Tout d’abord, ce sont
des ignorants, bien que leurs maisons soient garnies dans les moindres recoins
de gypses de Chrysippe ; car la perfection, pour ces gens-là, c’est d’acheter
une reproduction de Aristote ou de Pittacos, et de confier la garde de leur
étagère à des originaux de Cléanthe.
Les termes grecs
pourraient tout à fait être rendus, dans une traduction, par des caractères en
italiques, tant il est vrai qu’ils caractérisent non pas le discours du poète
satirique, mais celui des personnages satirisés.

Données enregistrées
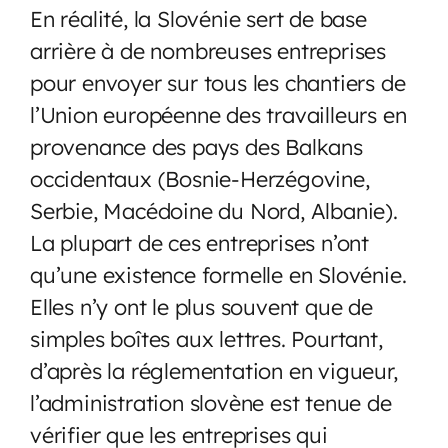
En réalité, la Slovénie sert de base
arrière à de nombreuses entreprises
pour envoyer sur tous les chantiers de
l’Union européenne des travailleurs en
provenance des pays des Balkans
occidentaux (Bosnie-Herzégovine,
Serbie, Macédoine du Nord, Albanie).
La plupart de ces entreprises n’ont
qu’une existence formelle en Slovénie.
Elles n’y ont le plus souvent que de
simples boîtes aux lettres. Pourtant,
d’après la réglementation en vigueur,
l’administration slovène est tenue de
vérifier que les entreprises qui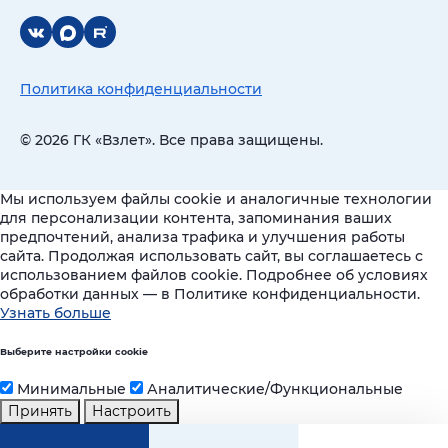
Политика конфиденциальности
© 2026 ГК «Взлет». Все права защищены.
Мы используем файлы cookie и аналогичные технологии
для персонализации контента, запоминания ваших
предпочтений, анализа трафика и улучшения работы
сайта. Продолжая использовать сайт, вы соглашаетесь с
использованием файлов cookie. Подробнее об условиях
обработки данных — в Политике конфиденциальности.
Узнать больше
Выберите настройки cookie
Минимальные
Аналитические/Функциональные
Принять
Настроить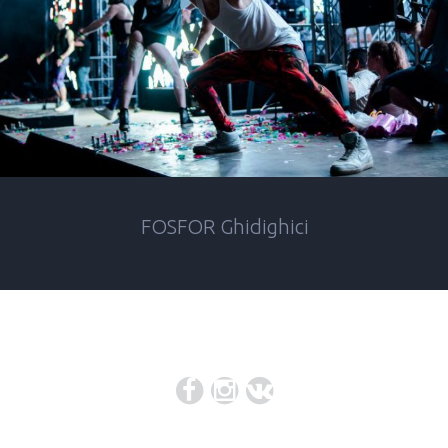
FOSFOR Ghidighici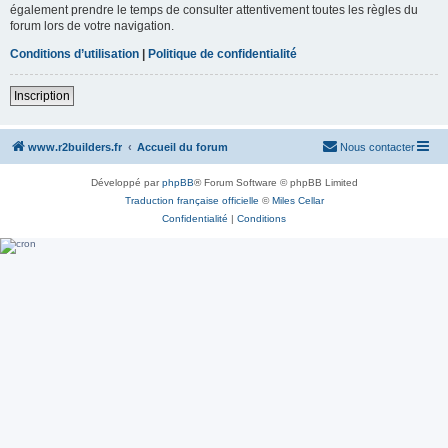
également prendre le temps de consulter attentivement toutes les règles du
forum lors de votre navigation.
Conditions d’utilisation
|
Politique de confidentialité
Inscription
www.r2builders.fr
Accueil du forum
Nous contacter
Développé par
phpBB
® Forum Software © phpBB Limited
Traduction française officielle
©
Miles Cellar
Confidentialité
|
Conditions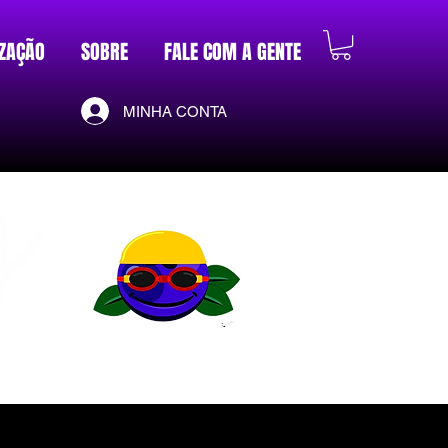
ZAÇÃO
SOBRE
FALE COM A GENTE
MINHA CONTA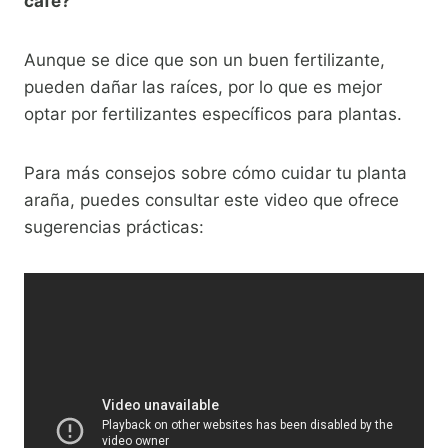
café?
Aunque se dice que son un buen fertilizante,
pueden dañar las raíces, por lo que es mejor
optar por fertilizantes específicos para plantas.
Para más consejos sobre cómo cuidar tu planta
araña, puedes consultar este video que ofrece
sugerencias prácticas: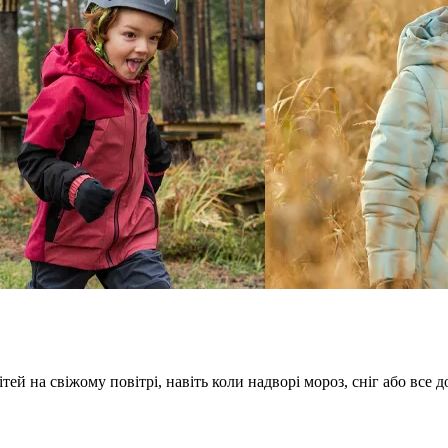
ей на свіжому повітрі, навіть коли надворі мороз, сніг або все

* MISE EN PRATIQUE *
a - Résumez en une phrase plus courte le paragraphe du texte à lire qui commence par « Les termes grecs », sans en perdre les faits essentiels.
b - Reproduisez sans aucune modification le passage du texte à lire qui commence par « Les termes grecs » et se termine par « des personnages satirisés. ».
Les données enregistrées n'ont aucun rapport avec le texte à lire.

* RÉPONSES PAR EXERCICE *
a - Une traduction pourrait rendre les termes grecs en italiques, car ils caractérisent le discours des personnages satirisés et non celui du poète satirique.

b -
Les termes grecs
pourraient tout à fait être rendus, dans une traduction, par des caractères en
italiques, tant il est vrai qu’ils caractérisent non pas le discours du poète
satirique, mais celui des personnages satirisés.